Carla Hay at Culture Mix sums up her consternation by saying that it became “preachy propaganda for right-wing beliefs.”
Uh-huh. Go on, I thought.
Reviewer Cody Leach tells us that the movie’s marketing as a “possession thriller” is a bait-and-switch to deliver a “Christian and Conservative propaganda piece” about “abortion, euthanasia, and the death penalty.”
Roger Moore went on to say at Movie Nation that the “only thing not covered in this Christo-fascist manifesto of a movie is ‘guns.'”
That was it. If left-wing movie critics hated this movie that much, I simply had to see it.
I did, and it didn’t disappoint.
I won’t delve deeply into spoiler territory, because I want people to actually watch this movie. It is not terribly gruesome, but you will think deeply and be intrigued by the dialogue and action in this movie — particularly if you happen to be a Christian.
To give you an idea as to how emotionally engaging the film is, understand that there was a whole row of late teens and early twenty-somethings crowded in the back row behind me. When they sauntered in during the credits, I fully anticipated that I’d either have to say something to them or move at some point in the movie.
They began a bit rambunctiously, quietly joking about Flanery’s character’s erratic physical tics, which, to me, were reminiscent of Jeff Goldblum’s performance during his transformation in David Cronenberg’s 1986 version of The Fly.
Within minutes, though, the whole theater was quiet. I didn’t time it, but, early on, there was at least ten minutes that passed where there were only two characters on screen engaged in a theological conversation about good and evil. The fall of Lucifer is referenced. The war in Heaven. The creation of man, and the jealousy of hell. And, of course, “the Carpenter” is referenced, whose intercession on Earth vexes the demons of hell most.
I can safely say that the dialogue wasn’t exactly Tarantino, and miles short of Milton. But it captured something that kept the audience silent and engaged.
Yes, it’s heavy-handed. Euthanasia is certainly addressed head-on. The death penalty is obviously addressed. But what shocked me most was that I’d never seen the issue of abortion so honestly addressed in a movie that I’d watched in a movie theater.

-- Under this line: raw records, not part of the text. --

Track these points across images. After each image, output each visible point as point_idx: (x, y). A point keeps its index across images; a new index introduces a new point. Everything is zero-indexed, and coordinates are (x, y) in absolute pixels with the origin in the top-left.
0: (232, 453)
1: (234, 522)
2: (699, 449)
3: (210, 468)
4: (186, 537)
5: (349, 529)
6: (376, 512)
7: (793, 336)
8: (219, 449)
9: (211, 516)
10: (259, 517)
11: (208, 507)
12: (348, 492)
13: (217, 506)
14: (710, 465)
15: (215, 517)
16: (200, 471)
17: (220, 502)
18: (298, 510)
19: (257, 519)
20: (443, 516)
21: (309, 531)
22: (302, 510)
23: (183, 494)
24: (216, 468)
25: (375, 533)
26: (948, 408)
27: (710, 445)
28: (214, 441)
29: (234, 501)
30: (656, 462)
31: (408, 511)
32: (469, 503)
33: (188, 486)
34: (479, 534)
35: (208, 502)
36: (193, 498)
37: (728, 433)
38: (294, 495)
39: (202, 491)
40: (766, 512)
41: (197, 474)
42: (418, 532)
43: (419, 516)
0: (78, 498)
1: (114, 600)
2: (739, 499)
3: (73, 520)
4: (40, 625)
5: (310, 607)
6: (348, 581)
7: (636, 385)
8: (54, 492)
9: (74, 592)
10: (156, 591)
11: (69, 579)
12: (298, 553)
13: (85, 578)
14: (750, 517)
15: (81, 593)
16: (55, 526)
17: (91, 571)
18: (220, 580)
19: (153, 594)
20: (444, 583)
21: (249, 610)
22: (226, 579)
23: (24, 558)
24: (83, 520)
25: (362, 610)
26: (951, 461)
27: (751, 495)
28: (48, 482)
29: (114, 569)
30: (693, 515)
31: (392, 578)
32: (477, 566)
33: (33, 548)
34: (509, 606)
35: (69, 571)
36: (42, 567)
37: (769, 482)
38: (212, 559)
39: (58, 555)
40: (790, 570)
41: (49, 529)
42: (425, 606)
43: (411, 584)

In movies that I watched growing up, abortion was just a visit to the doctor for some girl who didn’t have a boyfriend who’d be willing to pay for half the fee to kill their child, à la Fast Times at Ridgemont High. That was it. The horror would take place off-screen, and therefore the act of was normal as could be for American teens and young couples.

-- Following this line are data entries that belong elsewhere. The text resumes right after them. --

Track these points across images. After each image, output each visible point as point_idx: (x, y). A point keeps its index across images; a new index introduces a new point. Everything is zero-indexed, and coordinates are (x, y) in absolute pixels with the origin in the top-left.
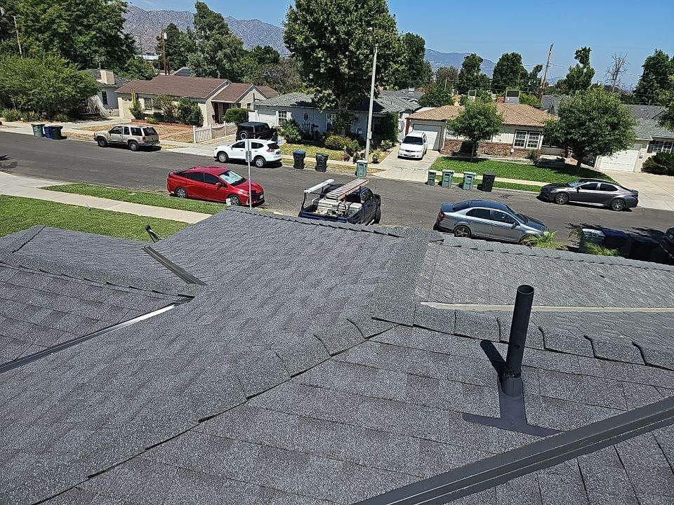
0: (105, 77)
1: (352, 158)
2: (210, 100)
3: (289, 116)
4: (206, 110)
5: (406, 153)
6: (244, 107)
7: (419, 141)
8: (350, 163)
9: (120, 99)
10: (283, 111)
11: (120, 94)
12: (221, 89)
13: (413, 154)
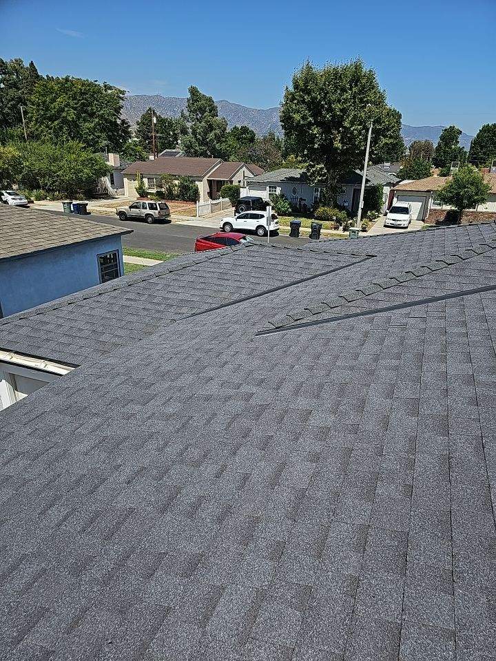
0: (112, 160)
1: (341, 228)
2: (206, 178)
3: (278, 191)
4: (202, 187)
5: (393, 222)
6: (235, 183)
7: (405, 211)
8: (340, 231)
9: (125, 180)
10: (273, 186)
11: (126, 175)
12: (215, 168)
13: (399, 223)
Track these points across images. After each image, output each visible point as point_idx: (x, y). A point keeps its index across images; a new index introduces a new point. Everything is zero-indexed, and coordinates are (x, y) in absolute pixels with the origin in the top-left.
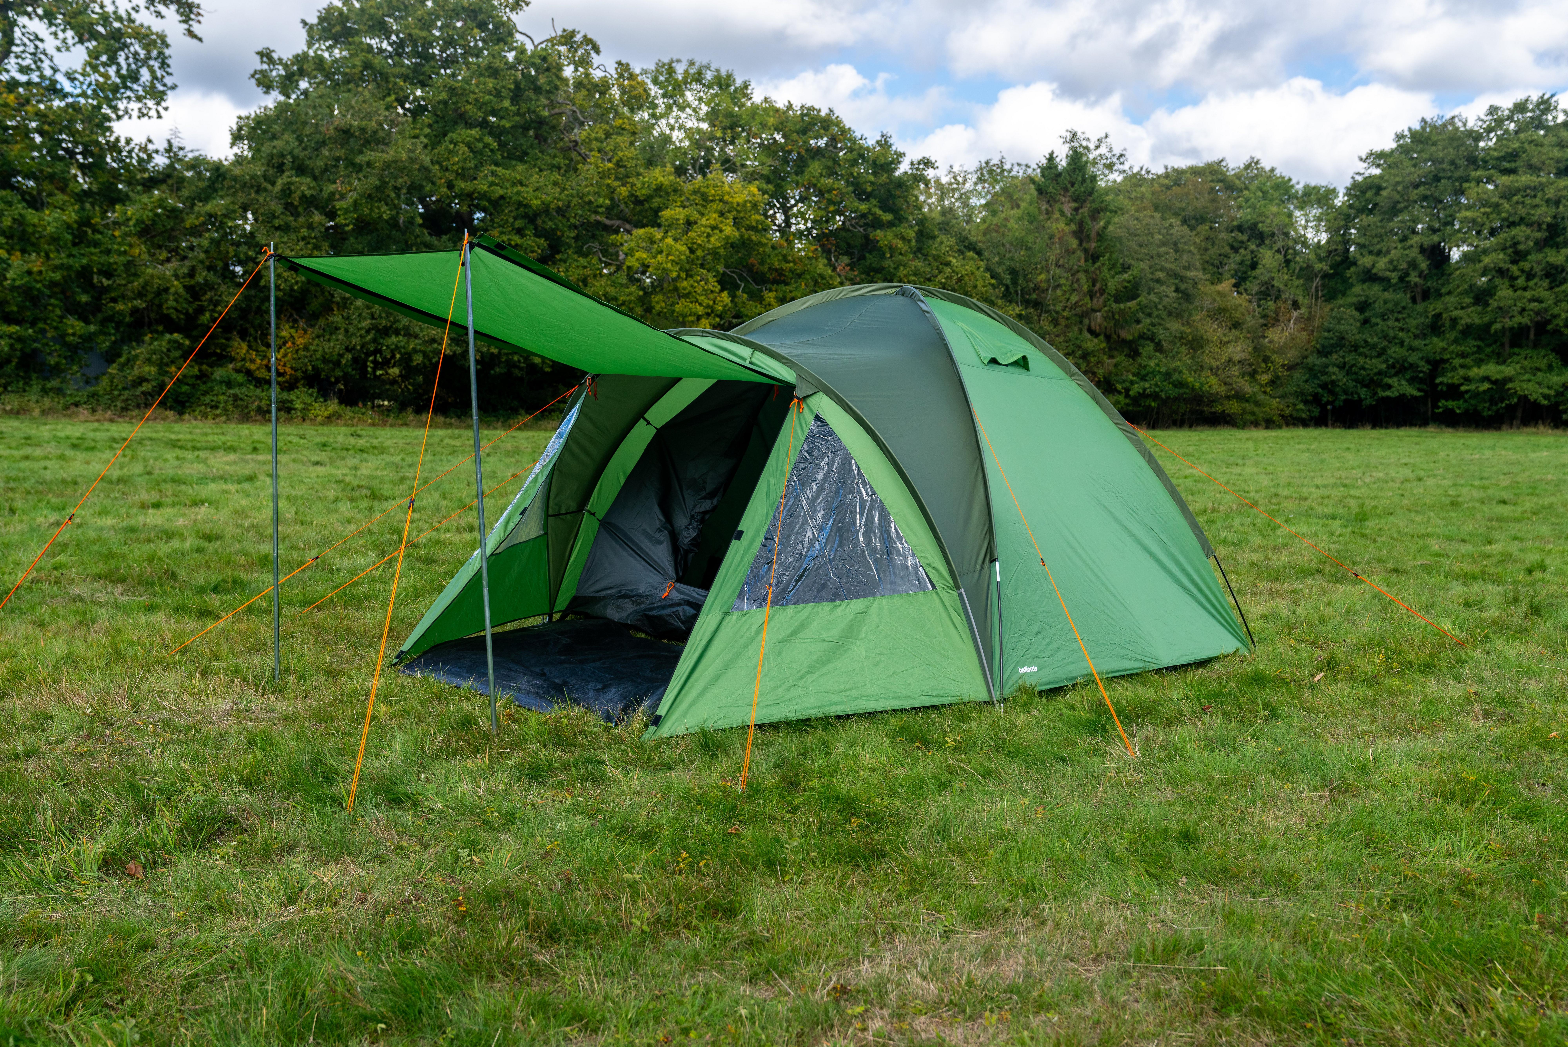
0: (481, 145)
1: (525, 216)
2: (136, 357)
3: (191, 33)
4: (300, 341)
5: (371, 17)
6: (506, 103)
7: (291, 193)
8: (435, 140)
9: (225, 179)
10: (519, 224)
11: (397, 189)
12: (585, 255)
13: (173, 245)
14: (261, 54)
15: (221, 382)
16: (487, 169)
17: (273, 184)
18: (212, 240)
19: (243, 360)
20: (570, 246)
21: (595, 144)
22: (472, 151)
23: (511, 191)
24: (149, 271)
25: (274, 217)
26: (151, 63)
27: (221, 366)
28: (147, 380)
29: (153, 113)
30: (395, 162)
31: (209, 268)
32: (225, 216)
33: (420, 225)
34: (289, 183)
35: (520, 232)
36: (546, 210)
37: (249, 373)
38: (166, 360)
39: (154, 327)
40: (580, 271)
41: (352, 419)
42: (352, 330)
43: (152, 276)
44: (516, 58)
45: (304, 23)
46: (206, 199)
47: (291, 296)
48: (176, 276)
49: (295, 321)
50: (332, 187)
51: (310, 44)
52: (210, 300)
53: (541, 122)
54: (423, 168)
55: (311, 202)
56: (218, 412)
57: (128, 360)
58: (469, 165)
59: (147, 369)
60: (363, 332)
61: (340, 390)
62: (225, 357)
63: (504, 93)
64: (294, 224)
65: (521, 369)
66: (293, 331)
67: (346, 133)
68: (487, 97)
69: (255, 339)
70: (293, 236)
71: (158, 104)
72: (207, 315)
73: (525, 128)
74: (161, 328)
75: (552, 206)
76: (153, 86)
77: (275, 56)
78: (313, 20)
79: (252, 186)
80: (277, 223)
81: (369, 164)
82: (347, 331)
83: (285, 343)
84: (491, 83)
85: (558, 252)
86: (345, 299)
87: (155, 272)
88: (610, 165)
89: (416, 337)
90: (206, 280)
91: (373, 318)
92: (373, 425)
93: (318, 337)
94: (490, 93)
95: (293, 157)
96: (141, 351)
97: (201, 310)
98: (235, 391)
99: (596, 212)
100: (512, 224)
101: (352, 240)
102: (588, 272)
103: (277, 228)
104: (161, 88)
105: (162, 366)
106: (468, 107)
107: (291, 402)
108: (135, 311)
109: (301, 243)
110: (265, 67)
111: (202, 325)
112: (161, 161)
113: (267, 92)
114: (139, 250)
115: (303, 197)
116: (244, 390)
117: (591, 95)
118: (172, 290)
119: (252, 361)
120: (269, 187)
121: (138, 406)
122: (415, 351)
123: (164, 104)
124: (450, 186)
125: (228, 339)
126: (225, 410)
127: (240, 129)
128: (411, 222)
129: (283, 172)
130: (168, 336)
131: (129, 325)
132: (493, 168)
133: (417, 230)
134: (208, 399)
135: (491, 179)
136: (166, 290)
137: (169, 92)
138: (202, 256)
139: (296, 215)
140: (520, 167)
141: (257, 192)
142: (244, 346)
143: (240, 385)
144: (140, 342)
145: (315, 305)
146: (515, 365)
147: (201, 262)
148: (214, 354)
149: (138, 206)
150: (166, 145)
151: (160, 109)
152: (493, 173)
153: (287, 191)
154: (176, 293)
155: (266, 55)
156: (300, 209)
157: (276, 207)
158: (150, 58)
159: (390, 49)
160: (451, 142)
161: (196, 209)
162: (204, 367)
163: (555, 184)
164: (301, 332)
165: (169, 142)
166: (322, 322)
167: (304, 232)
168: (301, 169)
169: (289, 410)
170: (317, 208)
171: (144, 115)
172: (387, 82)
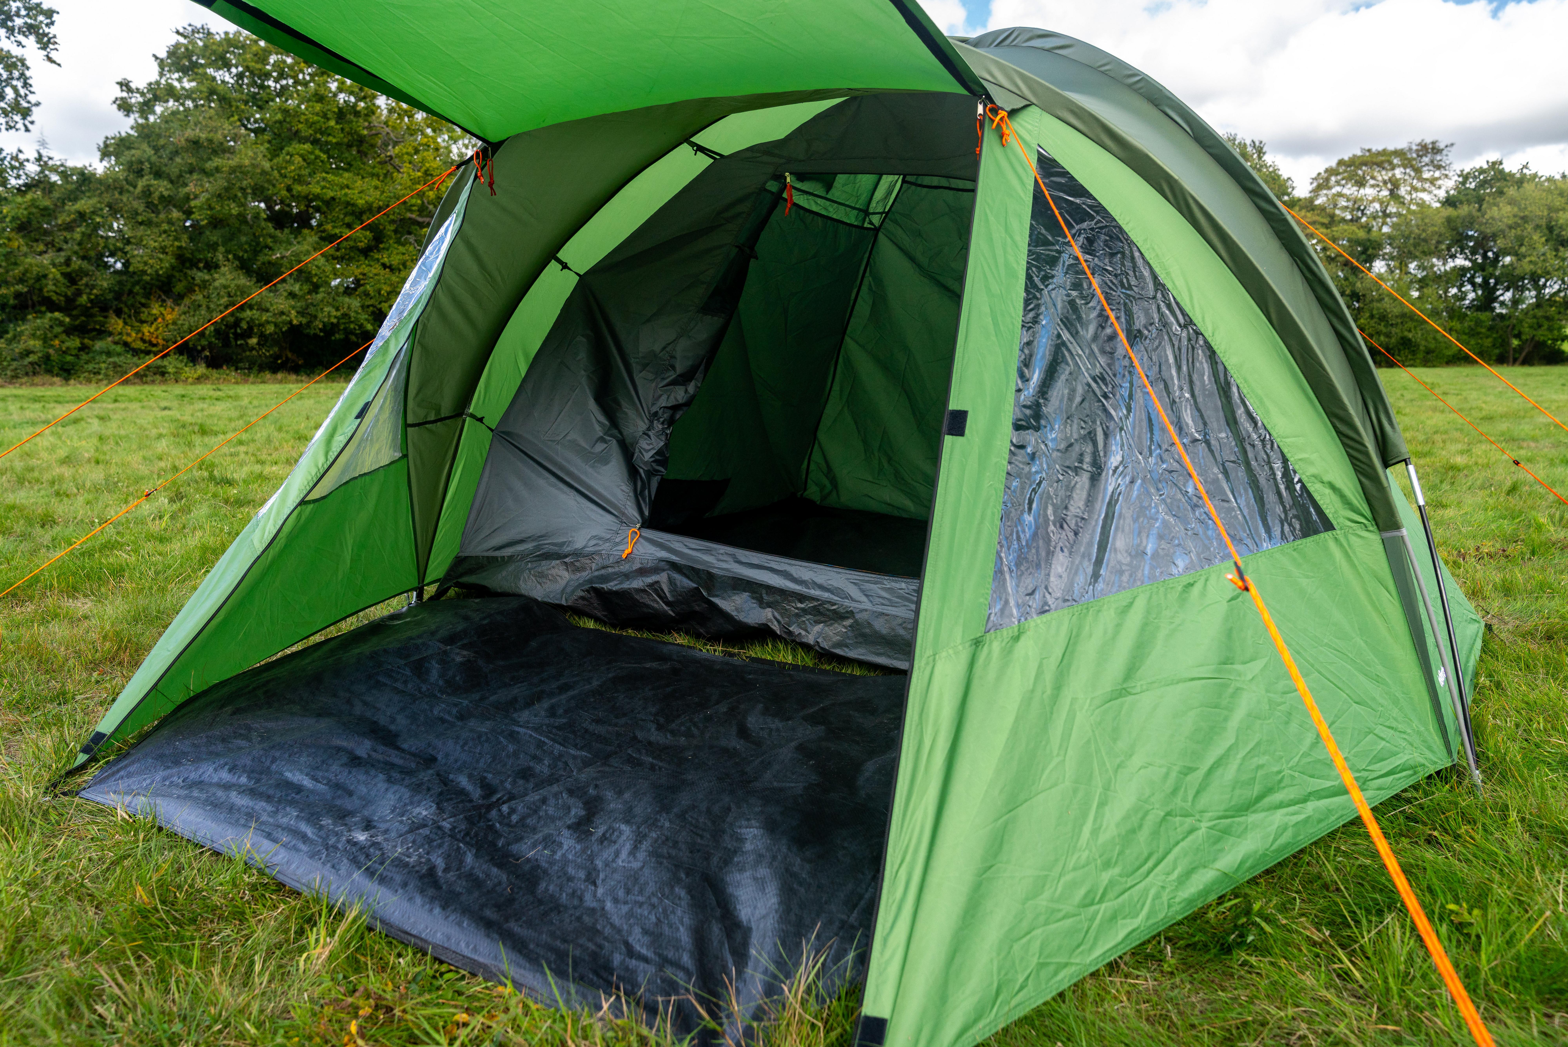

This movie presents the other side of that scenario, by considering the position of the child who is gestationally murdered, and the women pressured into doing it by men they love, in a way that I have never seen a movie achieve before. Without delving into spoilers, the best I can say is that this movie doesn’t portray the horror of abortion in a physical sense, as did Silent Scream. This movie manages to convey the emotional terror in realizing that the reality of abortion is nothing like the pleasant imaginings that we’ve been conditioned to believe is the “woman’s choice,” but it is the absolute and violent destruction of a human life in the womb.
Is this a great movie? Nah. The acting, particularly early on before you become immersed in the dialogue between the two main characters, will seem sub-par at first. But the relatively novel storyline, the clever writing, and the theological chess match between the characters that is on display quickly draws the audience into their world, which, the audience discovers, is a shockingly precise discussion about good and evil in our world.
And therein lies the terror. There is little violence or gore on screen. Indeed, this is not a horror film.
But it is a good movie, and it is frightening because it is a reflection of our own world. It is just our world shown realistically, and in a light to which we are not accustomed.
Beyond that, it’s far and away the most anti-woke movie that I’ve ever seen in a movie theater in my entire life. That alone, in today’s world of über-woke movies, was totally worth the price of admission.